Sylvain: Really used. That’s right. It enables you to be polite and well-educated as any mother would wish their children to be.
Céline: Yeah. It means “please” but the formal way.
Sylvain: If you are speaking to a close one, you’d say “s’il te plaît.”
Sam: Oh, I see. So someone close to you, “s’il te plaît.” If you don’t know or if they’re older, “s’il vous plait.”
Sylvain: That’s good.
Sam: I see. Thank you.
Céline: Then there’s “poulet.”
Sylvain: I like this one.
Céline: Of course. It’s poultry. To be exact, chicken.
Sam: Very popular in Delaware. But that makes sense.
Céline: And the last word.
Sylvain: Frites.
Sam: Le French fries. Le French frites. Sorry.
Sylvain: Les frites françaises. You know they’re not from France. They’re from...
Céline: Belgium! So in French we never say “frites français”. We don’t say that. We say “frites”.
Sam: Why?
Céline: Because?
Sam: Where did the name French fries come from?
Sylvain: We don’t know.

^^^^

** Study questions **
[a] According to the French lesson dialogue, which country do fries actually come from?
[b] Repeat the French lesson dialogue word for word, everything from "Céline: Of course." down to "fries come from?".
Rely only on the French lesson dialogue.

^^^^

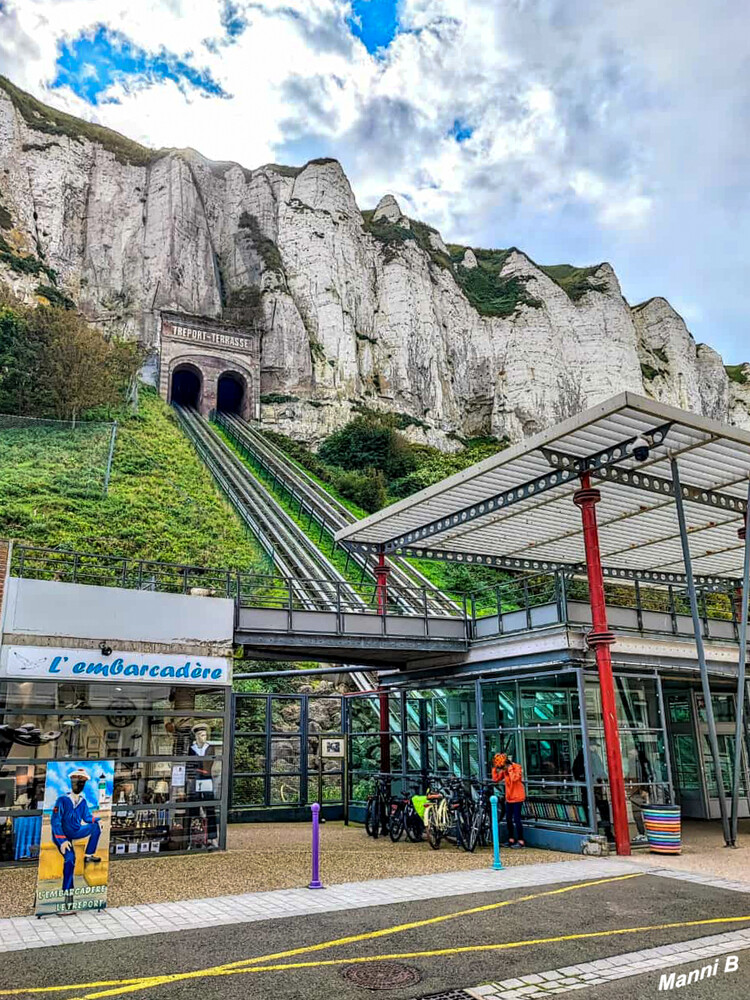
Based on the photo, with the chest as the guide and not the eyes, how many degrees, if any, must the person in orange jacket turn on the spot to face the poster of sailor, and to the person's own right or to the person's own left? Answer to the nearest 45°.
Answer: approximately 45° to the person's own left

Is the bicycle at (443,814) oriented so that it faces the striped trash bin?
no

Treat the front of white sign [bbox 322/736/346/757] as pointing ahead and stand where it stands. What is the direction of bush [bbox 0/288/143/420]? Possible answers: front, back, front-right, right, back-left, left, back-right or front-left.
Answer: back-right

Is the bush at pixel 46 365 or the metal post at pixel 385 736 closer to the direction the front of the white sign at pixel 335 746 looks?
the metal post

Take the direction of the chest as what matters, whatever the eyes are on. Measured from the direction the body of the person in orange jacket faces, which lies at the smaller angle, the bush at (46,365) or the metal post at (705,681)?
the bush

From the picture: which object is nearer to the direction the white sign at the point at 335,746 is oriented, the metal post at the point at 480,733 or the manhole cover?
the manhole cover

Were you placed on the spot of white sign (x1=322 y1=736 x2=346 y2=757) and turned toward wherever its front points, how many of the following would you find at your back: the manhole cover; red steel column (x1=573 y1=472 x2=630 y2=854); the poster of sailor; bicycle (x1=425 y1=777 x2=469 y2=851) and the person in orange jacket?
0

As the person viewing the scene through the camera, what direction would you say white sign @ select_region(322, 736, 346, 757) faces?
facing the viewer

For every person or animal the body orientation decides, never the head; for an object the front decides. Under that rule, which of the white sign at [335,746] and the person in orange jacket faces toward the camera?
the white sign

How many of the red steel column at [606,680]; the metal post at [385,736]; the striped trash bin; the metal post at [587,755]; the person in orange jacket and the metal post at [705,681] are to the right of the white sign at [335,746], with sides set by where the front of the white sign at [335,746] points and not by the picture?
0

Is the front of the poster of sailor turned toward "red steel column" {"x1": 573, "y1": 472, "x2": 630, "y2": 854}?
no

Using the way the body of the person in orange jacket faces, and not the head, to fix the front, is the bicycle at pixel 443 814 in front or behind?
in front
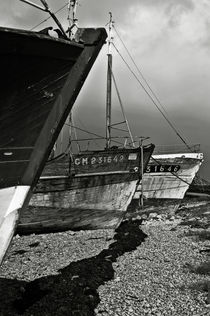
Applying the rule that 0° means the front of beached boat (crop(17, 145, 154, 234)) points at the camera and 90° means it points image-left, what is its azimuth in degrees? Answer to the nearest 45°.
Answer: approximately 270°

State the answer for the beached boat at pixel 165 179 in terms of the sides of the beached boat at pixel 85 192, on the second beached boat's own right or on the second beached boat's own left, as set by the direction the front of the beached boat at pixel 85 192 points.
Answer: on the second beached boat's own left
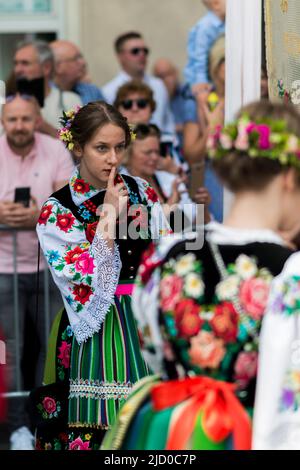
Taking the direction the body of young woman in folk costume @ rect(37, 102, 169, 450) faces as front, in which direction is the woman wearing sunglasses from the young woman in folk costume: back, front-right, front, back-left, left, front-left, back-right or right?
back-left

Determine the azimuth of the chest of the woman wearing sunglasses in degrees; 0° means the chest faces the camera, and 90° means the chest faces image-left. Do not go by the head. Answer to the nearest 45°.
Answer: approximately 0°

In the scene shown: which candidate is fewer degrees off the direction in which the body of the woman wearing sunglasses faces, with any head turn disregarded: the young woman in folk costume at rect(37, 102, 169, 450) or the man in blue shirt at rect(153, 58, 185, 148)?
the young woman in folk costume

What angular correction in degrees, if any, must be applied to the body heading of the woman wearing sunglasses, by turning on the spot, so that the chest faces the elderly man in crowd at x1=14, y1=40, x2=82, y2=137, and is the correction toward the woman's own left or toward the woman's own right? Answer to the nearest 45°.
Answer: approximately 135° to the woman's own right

^^^^

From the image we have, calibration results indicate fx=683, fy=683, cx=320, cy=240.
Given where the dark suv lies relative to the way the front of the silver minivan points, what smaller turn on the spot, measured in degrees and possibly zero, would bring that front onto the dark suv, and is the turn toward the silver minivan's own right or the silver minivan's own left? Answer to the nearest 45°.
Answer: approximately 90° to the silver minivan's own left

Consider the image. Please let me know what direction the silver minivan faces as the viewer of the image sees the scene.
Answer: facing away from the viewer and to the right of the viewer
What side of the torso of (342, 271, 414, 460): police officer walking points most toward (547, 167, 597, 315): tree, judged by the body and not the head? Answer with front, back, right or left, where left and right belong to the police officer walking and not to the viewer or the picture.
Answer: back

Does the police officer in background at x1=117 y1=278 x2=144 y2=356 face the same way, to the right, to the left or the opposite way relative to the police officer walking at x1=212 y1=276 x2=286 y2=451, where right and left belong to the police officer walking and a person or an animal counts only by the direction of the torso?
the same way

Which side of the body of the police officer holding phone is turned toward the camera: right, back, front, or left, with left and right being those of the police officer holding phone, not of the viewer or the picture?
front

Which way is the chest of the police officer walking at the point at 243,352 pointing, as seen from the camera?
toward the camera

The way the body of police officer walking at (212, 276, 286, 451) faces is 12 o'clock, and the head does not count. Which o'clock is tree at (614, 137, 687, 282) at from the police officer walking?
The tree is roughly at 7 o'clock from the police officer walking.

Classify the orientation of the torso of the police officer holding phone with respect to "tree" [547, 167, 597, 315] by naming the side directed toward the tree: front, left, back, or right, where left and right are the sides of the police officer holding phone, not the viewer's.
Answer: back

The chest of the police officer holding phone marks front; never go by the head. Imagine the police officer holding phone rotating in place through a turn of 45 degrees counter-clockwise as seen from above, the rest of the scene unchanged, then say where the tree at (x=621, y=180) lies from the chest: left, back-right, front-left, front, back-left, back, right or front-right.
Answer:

^^^^

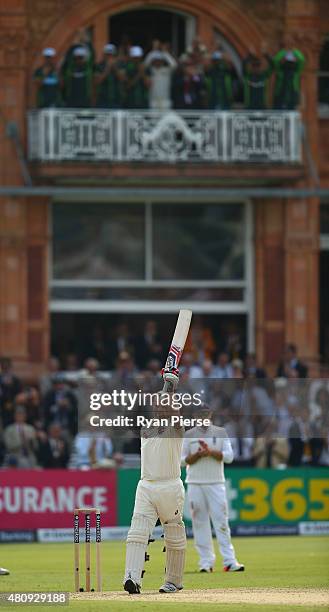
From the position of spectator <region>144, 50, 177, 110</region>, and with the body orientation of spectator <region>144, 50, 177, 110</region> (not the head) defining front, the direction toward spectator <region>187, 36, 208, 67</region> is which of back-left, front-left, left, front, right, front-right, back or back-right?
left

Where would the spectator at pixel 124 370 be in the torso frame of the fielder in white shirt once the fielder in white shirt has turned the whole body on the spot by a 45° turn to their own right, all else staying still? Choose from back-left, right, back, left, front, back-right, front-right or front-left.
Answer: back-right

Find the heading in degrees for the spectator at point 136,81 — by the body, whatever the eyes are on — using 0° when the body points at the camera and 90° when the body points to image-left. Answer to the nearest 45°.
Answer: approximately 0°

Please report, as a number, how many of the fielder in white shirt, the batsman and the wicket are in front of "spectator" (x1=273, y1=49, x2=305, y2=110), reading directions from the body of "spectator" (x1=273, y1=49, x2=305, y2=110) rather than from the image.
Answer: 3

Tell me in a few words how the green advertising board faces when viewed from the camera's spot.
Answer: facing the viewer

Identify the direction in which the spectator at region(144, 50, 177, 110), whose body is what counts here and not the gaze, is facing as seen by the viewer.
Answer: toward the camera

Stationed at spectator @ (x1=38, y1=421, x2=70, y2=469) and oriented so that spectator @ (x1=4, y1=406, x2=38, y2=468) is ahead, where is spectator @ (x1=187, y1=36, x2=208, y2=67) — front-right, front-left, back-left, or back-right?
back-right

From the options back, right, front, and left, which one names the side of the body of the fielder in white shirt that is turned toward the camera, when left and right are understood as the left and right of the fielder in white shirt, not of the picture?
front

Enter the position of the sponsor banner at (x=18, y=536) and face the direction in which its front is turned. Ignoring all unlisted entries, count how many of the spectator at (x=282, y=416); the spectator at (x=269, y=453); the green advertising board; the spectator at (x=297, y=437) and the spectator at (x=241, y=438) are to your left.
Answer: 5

^^^^

** Solutions to each task **
[a] Belgium.

[b]
Céline: Of course. It’s poultry. To be exact, chicken.
Sam: Very popular in Delaware. But that makes sense.
Céline: And the last word.
Sylvain: Frites.
Sam: Le French fries. Le French frites. Sorry.
Sylvain: Les frites françaises. You know they’re not from France. They’re from...
Céline: Belgium! So in French we never say “frites français”. We don’t say that. We say “frites”.
Sam: Why?
Céline: Because?
Sam: Where did the name French fries come from?